Zudem haben die Chinesen selbst schlechte Erfahrungen mit den Russen (im Zaren- und im Sowjetreich) gemacht. Im „ungleichen Vertrag“ von Aigun verloren die Chinesen im 19. Jahrhundert Teile der Mandschurei. Bis heute ist das ein unüberwundener Streitpunkt Chinas mit Russland um Gebiete am Amur. In den 1940er-Jahren zwang das sowjetische Moskau das schwache China – mit einem Referendum –, die Unabhängigkeit der Äußeren Mongolei anzuerkennen. Eine Demütigung für Peking.
"Arrogante Weiße"
Das Misstrauen zwischen den beiden Völkern lässt sich bis heute vor allem an der mehr als 3000 Kilometer langen gemeinsamen Grenze wunderbar beobachten, florierende Handelsgeschäfte hin oder her. Die Russen bleiben in den Augen vieler Chinesen „arrogante Weiße“, die Chinesen in den Augen vieler Russen „eine unzivilisierte gelbe Gefahr“, auch wenn beide gern vom Brudervolk sprechen. Im Chinesischen aber wird bei Brüdern strikt unterschieden. Es gibt den „großen Bruder“, gege, und den „kleinen Bruder“, didi. China und Russland wollen derzeit beide der „gege“ sein.
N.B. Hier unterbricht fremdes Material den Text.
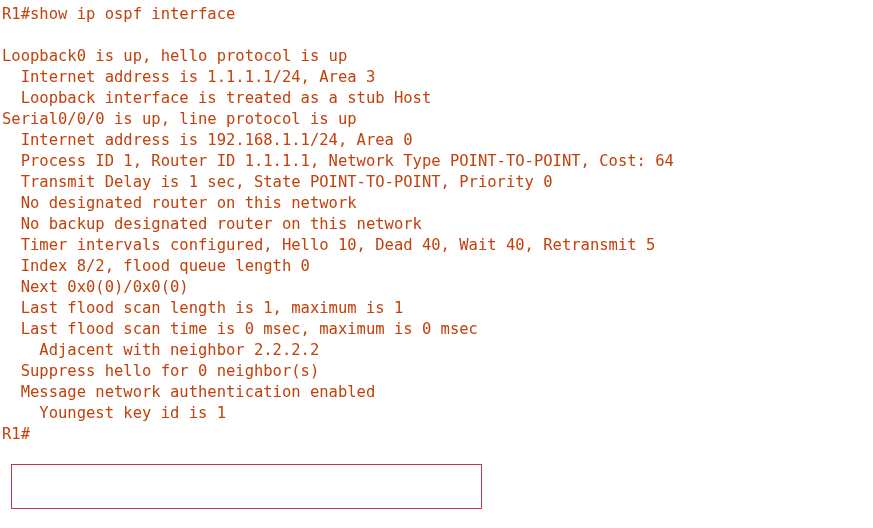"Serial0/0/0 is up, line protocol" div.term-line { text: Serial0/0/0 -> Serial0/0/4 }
Dass Peking dieser Rolle gerecht wird, könnte es am heutigen Dienstag beweisen. Gerade weil es, trotz aller Skepsis, starke historische Verbindungen zu Russland gibt, kann China als Vermittler agieren und beim Besuch des russischen Außenministers Sergej Lawrow in Peking darauf verweisen, wie wichtig gerade jetzt Gespräche in der Ukraine-Krise sind. Das wäre ein Stück Verantwortung.